─── Data to examine

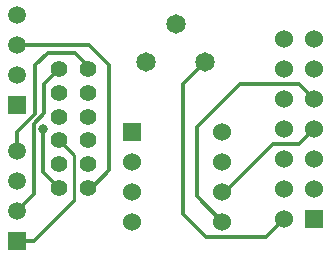
<source format=gbl>
G04 Layer_Physical_Order=2*
G04 Layer_Color=16711680*
%FSLAX25Y25*%
%MOIN*%
G70*
G01*
G75*
%ADD10C,0.01000*%
%ADD11C,0.01200*%
%ADD12C,0.01400*%
%ADD13C,0.06000*%
%ADD14R,0.06000X0.06000*%
%ADD15C,0.06500*%
%ADD16C,0.05905*%
%ADD17R,0.05905X0.05905*%
%ADD18C,0.05512*%
%ADD19C,0.03200*%
D10*
X27200Y21900D02*
Y37042D01*
X22179Y42063D02*
X27200Y37042D01*
D11*
X76600Y25000D02*
X77600D01*
D12*
X82500Y61000D02*
X102100D01*
X68100Y46600D02*
X82500Y61000D01*
X68100Y23500D02*
Y46600D01*
X13800Y8500D02*
X27200Y21900D01*
X8100Y8500D02*
X13800D01*
X17000Y31494D02*
X22179Y26315D01*
X17000Y31494D02*
Y45800D01*
X13800Y47600D02*
X17347Y51147D01*
X13800Y24200D02*
Y47600D01*
X8100Y18500D02*
X13800Y24200D01*
X8100Y44728D02*
X14300Y50928D01*
X8100Y38500D02*
Y44728D01*
X14300Y50928D02*
Y67100D01*
X17347Y51147D02*
Y60853D01*
X32021Y65685D02*
Y66779D01*
X27600Y71200D02*
X32021Y66779D01*
X18400Y71200D02*
X27600D01*
X14300Y67100D02*
X18400Y71200D01*
X8100Y74000D02*
X32100D01*
X39000Y67100D01*
Y32200D02*
Y67100D01*
X33115Y26315D02*
X39000Y32200D01*
X32021Y26315D02*
X33115D01*
X17347Y60853D02*
X22179Y65685D01*
X63600Y60858D02*
X70942Y68201D01*
X63600Y17500D02*
Y60858D01*
Y17500D02*
X71100Y10000D01*
X91100D01*
X97100Y16000D01*
X93600Y41000D02*
X102100D01*
X77600Y25000D02*
X93600Y41000D01*
X102100Y61000D02*
X107100Y56000D01*
X68100Y23500D02*
X76600Y15000D01*
X102100Y41000D02*
X107100Y46000D01*
D13*
Y56000D02*
D03*
Y76000D02*
D03*
Y66000D02*
D03*
X97100D02*
D03*
Y76000D02*
D03*
Y56000D02*
D03*
Y16000D02*
D03*
Y26000D02*
D03*
Y46000D02*
D03*
Y36000D02*
D03*
X107100D02*
D03*
Y46000D02*
D03*
Y26000D02*
D03*
X46600Y35000D02*
D03*
Y15000D02*
D03*
Y25000D02*
D03*
X76600D02*
D03*
Y15000D02*
D03*
Y35000D02*
D03*
Y45000D02*
D03*
D14*
X107100Y16000D02*
D03*
X46600Y45000D02*
D03*
D15*
X51257Y68201D02*
D03*
X70942D02*
D03*
X61100Y80799D02*
D03*
D16*
X8100Y84000D02*
D03*
Y74000D02*
D03*
Y64000D02*
D03*
Y38500D02*
D03*
Y28500D02*
D03*
Y18500D02*
D03*
D17*
Y54000D02*
D03*
Y8500D02*
D03*
D18*
X22179Y34189D02*
D03*
Y26315D02*
D03*
Y42063D02*
D03*
Y49937D02*
D03*
Y57811D02*
D03*
Y65685D02*
D03*
X32021D02*
D03*
Y57811D02*
D03*
Y49937D02*
D03*
Y42063D02*
D03*
Y26315D02*
D03*
Y34189D02*
D03*
D19*
X17000Y45800D02*
D03*
M02*

</source>
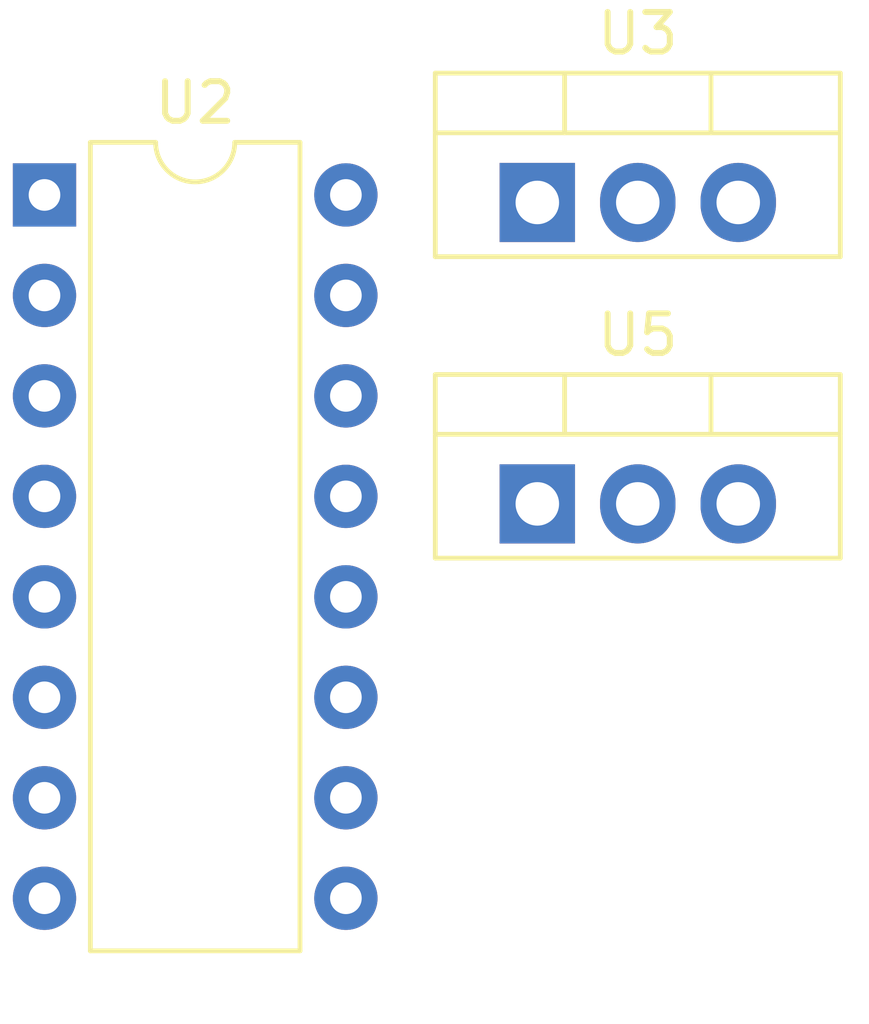
<source format=kicad_pcb>
(kicad_pcb (version 20221018) (generator pcbnew)

  (general
    (thickness 1.6)
  )

  (paper "A4")
  (layers
    (0 "F.Cu" signal)
    (31 "B.Cu" signal)
    (32 "B.Adhes" user "B.Adhesive")
    (33 "F.Adhes" user "F.Adhesive")
    (34 "B.Paste" user)
    (35 "F.Paste" user)
    (36 "B.SilkS" user "B.Silkscreen")
    (37 "F.SilkS" user "F.Silkscreen")
    (38 "B.Mask" user)
    (39 "F.Mask" user)
    (40 "Dwgs.User" user "User.Drawings")
    (41 "Cmts.User" user "User.Comments")
    (42 "Eco1.User" user "User.Eco1")
    (43 "Eco2.User" user "User.Eco2")
    (44 "Edge.Cuts" user)
    (45 "Margin" user)
    (46 "B.CrtYd" user "B.Courtyard")
    (47 "F.CrtYd" user "F.Courtyard")
    (48 "B.Fab" user)
    (49 "F.Fab" user)
    (50 "User.1" user)
    (51 "User.2" user)
    (52 "User.3" user)
    (53 "User.4" user)
    (54 "User.5" user)
    (55 "User.6" user)
    (56 "User.7" user)
    (57 "User.8" user)
    (58 "User.9" user)
  )

  (setup
    (pad_to_mask_clearance 0)
    (pcbplotparams
      (layerselection 0x00010fc_ffffffff)
      (plot_on_all_layers_selection 0x0000000_00000000)
      (disableapertmacros false)
      (usegerberextensions false)
      (usegerberattributes true)
      (usegerberadvancedattributes true)
      (creategerberjobfile true)
      (dashed_line_dash_ratio 12.000000)
      (dashed_line_gap_ratio 3.000000)
      (svgprecision 4)
      (plotframeref false)
      (viasonmask false)
      (mode 1)
      (useauxorigin false)
      (hpglpennumber 1)
      (hpglpenspeed 20)
      (hpglpendiameter 15.000000)
      (dxfpolygonmode true)
      (dxfimperialunits true)
      (dxfusepcbnewfont true)
      (psnegative false)
      (psa4output false)
      (plotreference true)
      (plotvalue true)
      (plotinvisibletext false)
      (sketchpadsonfab false)
      (subtractmaskfromsilk false)
      (outputformat 1)
      (mirror false)
      (drillshape 1)
      (scaleselection 1)
      (outputdirectory "")
    )
  )

  (net 0 "")
  (net 1 "Net-(U1-34)")
  (net 2 "Net-(U1-32)")
  (net 3 "Net-(M1-+)")
  (net 4 "GND")
  (net 5 "unconnected-(U2-GND-Pad5)")
  (net 6 "Net-(M1--)")
  (net 7 "Net-(U1-35)")
  (net 8 "/Drive Motor")
  (net 9 "unconnected-(U2-EN3,4-Pad9)")
  (net 10 "unconnected-(U2-3A-Pad10)")
  (net 11 "unconnected-(U2-3Y-Pad11)")
  (net 12 "unconnected-(U2-GND-Pad12)")
  (net 13 "unconnected-(U2-GND-Pad13)")
  (net 14 "unconnected-(U2-4Y-Pad14)")
  (net 15 "unconnected-(U2-4A-Pad15)")
  (net 16 "Net-(U3-ADJ)")
  (net 17 "Net-(U3-VI)")
  (net 18 "Net-(U5-ADJ)")
  (net 19 "/ESP Power")

  (footprint "Package_DIP:DIP-16_W7.62mm" (layer "F.Cu") (at 155.18 55.69))

  (footprint "Package_TO_SOT_THT:TO-220-3_Vertical" (layer "F.Cu") (at 167.64 55.88))

  (footprint "Package_TO_SOT_THT:TO-220-3_Vertical" (layer "F.Cu") (at 167.64 63.5))

)

</source>
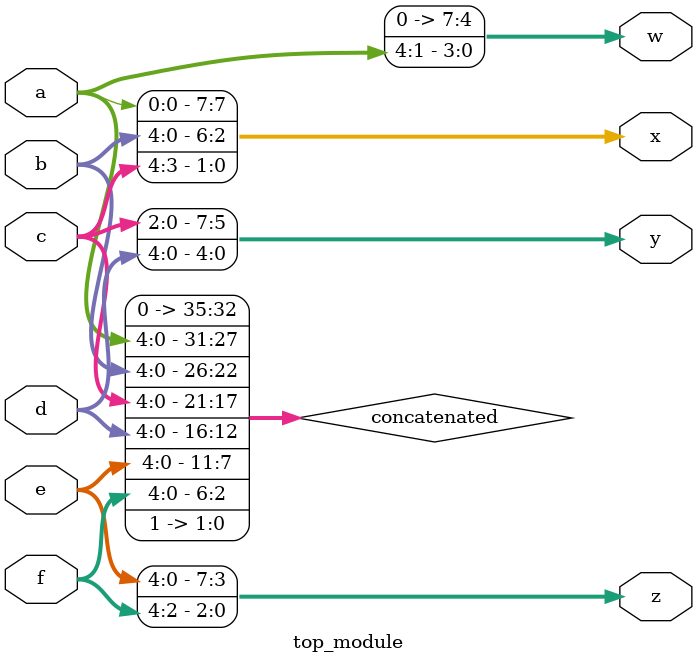
<source format=sv>
module top_module (
    input [4:0] a,
    input [4:0] b,
    input [4:0] c,
    input [4:0] d,
    input [4:0] e,
    input [4:0] f,
    output [7:0] w,
    output [7:0] x,
    output [7:0] y,
    output [7:0] z
);

    wire [35:0] concatenated;  // Concatenated 36-bit bus to hold all inputs plus the 2'b11

    assign concatenated = {a, b, c, d, e, f, 2'b11};

    assign w = concatenated[35:28];
    assign x = concatenated[27:20];
    assign y = concatenated[19:12];
    assign z = concatenated[11:4];

endmodule

</source>
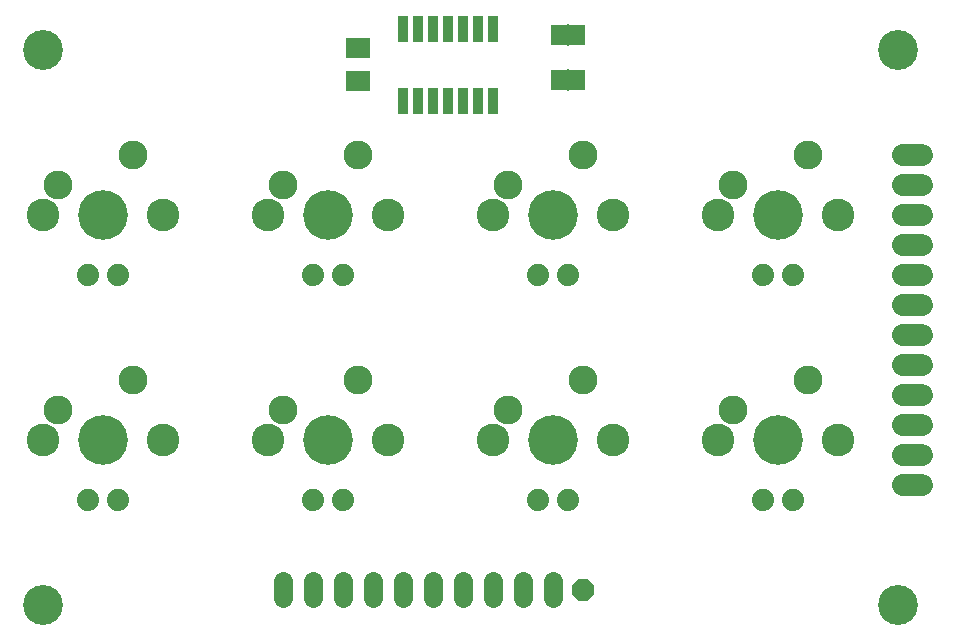
<source format=gts>
G75*
%MOIN*%
%OFA0B0*%
%FSLAX24Y24*%
%IPPOS*%
%LPD*%
%AMOC8*
5,1,8,0,0,1.08239X$1,22.5*
%
%ADD10C,0.1330*%
%ADD11C,0.0966*%
%ADD12C,0.1092*%
%ADD13C,0.1655*%
%ADD14C,0.0740*%
%ADD15C,0.0720*%
%ADD16C,0.0640*%
%ADD17OC8,0.0720*%
%ADD18R,0.0340X0.0880*%
%ADD19R,0.0540X0.0710*%
%ADD20R,0.0060X0.0720*%
%ADD21R,0.0789X0.0710*%
D10*
X002180Y002180D03*
X002180Y020680D03*
X030680Y020680D03*
X030680Y002180D03*
D11*
X025180Y008680D03*
X027680Y009680D03*
X020180Y009680D03*
X017680Y008680D03*
X012680Y009680D03*
X010180Y008680D03*
X005180Y009680D03*
X002680Y008680D03*
X002680Y016180D03*
X005180Y017180D03*
X010180Y016180D03*
X012680Y017180D03*
X017680Y016180D03*
X020180Y017180D03*
X025180Y016180D03*
X027680Y017180D03*
D12*
X028680Y015180D03*
X024680Y015180D03*
X021180Y015180D03*
X017180Y015180D03*
X013680Y015180D03*
X009680Y015180D03*
X006180Y015180D03*
X002180Y015180D03*
X002180Y007680D03*
X006180Y007680D03*
X009680Y007680D03*
X013680Y007680D03*
X017180Y007680D03*
X021180Y007680D03*
X024680Y007680D03*
X028680Y007680D03*
D13*
X026680Y007680D03*
X019180Y007680D03*
X011680Y007680D03*
X004180Y007680D03*
X004180Y015180D03*
X011680Y015180D03*
X019180Y015180D03*
X026680Y015180D03*
D14*
X026180Y013180D03*
X027180Y013180D03*
X019680Y013180D03*
X018680Y013180D03*
X012180Y013180D03*
X011180Y013180D03*
X004680Y013180D03*
X003680Y013180D03*
X003680Y005680D03*
X004680Y005680D03*
X011180Y005680D03*
X012180Y005680D03*
X018680Y005680D03*
X019680Y005680D03*
X026180Y005680D03*
X027180Y005680D03*
D15*
X030860Y006180D02*
X031500Y006180D01*
X031500Y007180D02*
X030860Y007180D01*
X030860Y008180D02*
X031500Y008180D01*
X031500Y009180D02*
X030860Y009180D01*
X030860Y010180D02*
X031500Y010180D01*
X031500Y011180D02*
X030860Y011180D01*
X030860Y012180D02*
X031500Y012180D01*
X031500Y013180D02*
X030860Y013180D01*
X030860Y014180D02*
X031500Y014180D01*
X031500Y015180D02*
X030860Y015180D01*
X030860Y016180D02*
X031500Y016180D01*
X031500Y017180D02*
X030860Y017180D01*
D16*
X019180Y002960D02*
X019180Y002400D01*
X018180Y002400D02*
X018180Y002960D01*
X017180Y002960D02*
X017180Y002400D01*
X016180Y002400D02*
X016180Y002960D01*
X015180Y002960D02*
X015180Y002400D01*
X014180Y002400D02*
X014180Y002960D01*
X013180Y002960D02*
X013180Y002400D01*
X012180Y002400D02*
X012180Y002960D01*
X011180Y002960D02*
X011180Y002400D01*
X010180Y002400D02*
X010180Y002960D01*
D17*
X020180Y002680D03*
D18*
X017180Y018970D03*
X016680Y018970D03*
X016180Y018970D03*
X015680Y018970D03*
X015180Y018970D03*
X014680Y018970D03*
X014180Y018970D03*
X014180Y021390D03*
X014680Y021390D03*
X015180Y021390D03*
X015680Y021390D03*
X016180Y021390D03*
X016680Y021390D03*
X017180Y021390D03*
D19*
X019380Y021180D03*
X019980Y021180D03*
X019980Y019680D03*
X019380Y019680D03*
D20*
X019680Y019680D03*
X019680Y021180D03*
D21*
X012680Y020731D03*
X012680Y019629D03*
M02*

</source>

──────

- Exercise description: Go through the records and work out how many lines contain the string "Adhes". The answer should be that number alone.

- Answer area: 2